MassTransit: Losing messages on failover
Contact Details
No response
Version
8.x
On which operating system(s) are you experiencing the issue?
Windows, Linux
Using which broker(s) did you encounter the issue?
ActiveMQ
What are the steps required to reproduce the issue?
1. Clone https://github.com/JamesDaltonGEDigital/MasstransitFailoverProblem
1. The file [./MassTransitCommon/appsettings.Common.json](./MassTransitCommon/appsettings.Common.json) has the ActiveMQ connection settings. It assumes localhost:61616 admin/admin
1. Start ActiveMQ
1. Open a shell and run the MassTransitReceive app in the MassTransitReceive folder. It has a simple consumer that just counts messages. You can press `s` to show the total received, `c` to clear, and `q` to quit
1. Open a second shell and start the MassTransitSend app in the MassTransitSend folder with the command `dotnet run wait=true`
1. Stop and restart ActiveMQ.
1. Return to MassTransitSend window and press any key. By default it will generate 40 messages. 4 threads sending 10 each.

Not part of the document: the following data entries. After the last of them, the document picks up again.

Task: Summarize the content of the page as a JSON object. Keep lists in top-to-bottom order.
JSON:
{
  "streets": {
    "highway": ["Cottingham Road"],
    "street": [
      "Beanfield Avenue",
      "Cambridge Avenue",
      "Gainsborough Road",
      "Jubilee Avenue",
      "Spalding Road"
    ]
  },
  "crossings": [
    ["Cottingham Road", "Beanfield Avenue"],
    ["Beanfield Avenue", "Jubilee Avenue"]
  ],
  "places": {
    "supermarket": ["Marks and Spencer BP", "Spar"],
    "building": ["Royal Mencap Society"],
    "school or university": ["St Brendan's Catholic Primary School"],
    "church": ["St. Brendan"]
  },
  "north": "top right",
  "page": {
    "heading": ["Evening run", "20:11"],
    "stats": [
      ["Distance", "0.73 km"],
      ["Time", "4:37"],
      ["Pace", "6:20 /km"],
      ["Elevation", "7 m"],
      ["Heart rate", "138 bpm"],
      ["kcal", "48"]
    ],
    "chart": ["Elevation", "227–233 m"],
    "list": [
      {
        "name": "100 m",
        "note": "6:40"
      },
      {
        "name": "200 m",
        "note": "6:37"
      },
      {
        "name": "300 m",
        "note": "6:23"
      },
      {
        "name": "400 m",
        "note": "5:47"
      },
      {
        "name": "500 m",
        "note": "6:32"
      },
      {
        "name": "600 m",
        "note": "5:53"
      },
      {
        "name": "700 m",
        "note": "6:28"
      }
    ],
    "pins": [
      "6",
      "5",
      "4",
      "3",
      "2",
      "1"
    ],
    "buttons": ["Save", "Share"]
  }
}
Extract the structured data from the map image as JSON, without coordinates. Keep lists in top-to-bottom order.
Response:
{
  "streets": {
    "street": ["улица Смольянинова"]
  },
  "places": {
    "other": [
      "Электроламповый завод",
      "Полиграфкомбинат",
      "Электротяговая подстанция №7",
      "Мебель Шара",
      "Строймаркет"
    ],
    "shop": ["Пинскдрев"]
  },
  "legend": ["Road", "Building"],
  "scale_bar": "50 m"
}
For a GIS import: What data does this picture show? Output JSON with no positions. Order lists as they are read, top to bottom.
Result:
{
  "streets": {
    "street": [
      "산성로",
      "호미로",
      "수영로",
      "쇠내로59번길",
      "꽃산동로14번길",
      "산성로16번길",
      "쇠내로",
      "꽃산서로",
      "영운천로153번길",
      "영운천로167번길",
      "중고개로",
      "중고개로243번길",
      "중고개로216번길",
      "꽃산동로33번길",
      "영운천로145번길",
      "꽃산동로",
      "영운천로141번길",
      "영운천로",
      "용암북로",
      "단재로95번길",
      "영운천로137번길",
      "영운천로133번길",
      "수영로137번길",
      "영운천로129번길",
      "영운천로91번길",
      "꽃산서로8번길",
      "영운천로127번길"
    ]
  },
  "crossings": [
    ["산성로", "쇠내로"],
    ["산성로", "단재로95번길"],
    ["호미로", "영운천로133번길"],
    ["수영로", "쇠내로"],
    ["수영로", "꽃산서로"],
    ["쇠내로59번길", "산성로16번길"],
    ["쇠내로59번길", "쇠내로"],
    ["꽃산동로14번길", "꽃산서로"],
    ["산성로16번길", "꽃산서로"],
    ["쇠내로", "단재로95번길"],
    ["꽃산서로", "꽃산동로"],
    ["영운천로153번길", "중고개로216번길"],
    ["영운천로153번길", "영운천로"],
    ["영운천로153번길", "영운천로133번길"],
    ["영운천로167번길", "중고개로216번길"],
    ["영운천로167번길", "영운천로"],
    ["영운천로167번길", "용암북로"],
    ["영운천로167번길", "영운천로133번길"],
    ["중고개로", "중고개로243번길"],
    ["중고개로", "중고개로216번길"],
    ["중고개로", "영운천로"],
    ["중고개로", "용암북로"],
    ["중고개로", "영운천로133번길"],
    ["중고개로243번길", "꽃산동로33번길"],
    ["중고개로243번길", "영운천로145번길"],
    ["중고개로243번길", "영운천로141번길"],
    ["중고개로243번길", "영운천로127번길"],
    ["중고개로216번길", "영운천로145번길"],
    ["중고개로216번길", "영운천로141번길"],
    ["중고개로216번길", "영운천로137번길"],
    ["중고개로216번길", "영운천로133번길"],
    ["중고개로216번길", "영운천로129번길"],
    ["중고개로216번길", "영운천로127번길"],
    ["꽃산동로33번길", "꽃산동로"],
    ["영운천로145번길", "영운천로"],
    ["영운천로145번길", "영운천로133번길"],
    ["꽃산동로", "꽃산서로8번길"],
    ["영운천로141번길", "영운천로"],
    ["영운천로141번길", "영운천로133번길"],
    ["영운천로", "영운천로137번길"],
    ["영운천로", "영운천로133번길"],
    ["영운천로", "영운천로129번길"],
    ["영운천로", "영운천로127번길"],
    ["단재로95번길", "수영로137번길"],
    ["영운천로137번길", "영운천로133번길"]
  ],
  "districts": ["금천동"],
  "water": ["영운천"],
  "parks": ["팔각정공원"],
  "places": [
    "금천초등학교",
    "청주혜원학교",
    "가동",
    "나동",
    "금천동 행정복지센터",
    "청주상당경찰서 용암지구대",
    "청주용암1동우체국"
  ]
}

1. Go to ActiveMQ admin page and check the message count. It should be 40, but will be less that that.
1. Or go to the MassTransitReceive window and press s. That should return 40, but won't.
The steps are repeated in the README
What is the expected behavior?
All messages should be sent
What actually happened?
Some messages don’t get sent.
Observations while testing:
- This only happens if failover hosts are set. Without failover hosts, it works fine.
- There must be some degree of concurrency. On at at time after restart works fine.
- I’m assuming this is a timing/locking issue in MassTransit in the fail over recovery code, but I can’t rule out a bug in the ActiveMQ library MassTransit uses.
- Possibly related, we have noticed a deadlock can sometimes occur when a failover happens while sending messages. We can’t reproduce this one on demand and it doesn’t happen every time.
Related log output, including any exceptions
No response
Link to repository that demonstrates/reproduces the issue
https://github.com/JamesDaltonGEDigital/MasstransitFailoverProblem
About this issue
- Original URL
- State: closed
- Created a year ago
- Comments: 27 (18 by maintainers)
Commits related to this issue
- Related to #4356 - catch/retry exceptions when producing messages on connection failure for ActiveMQ transport — committed to phatboyg/MassTransit by phatboyg a year ago
When it’s ready? 😃
I’d say no later than the end of July for an 8.1 release. There are a bunch of other minor changes going into that release that have yet to be completed/tested.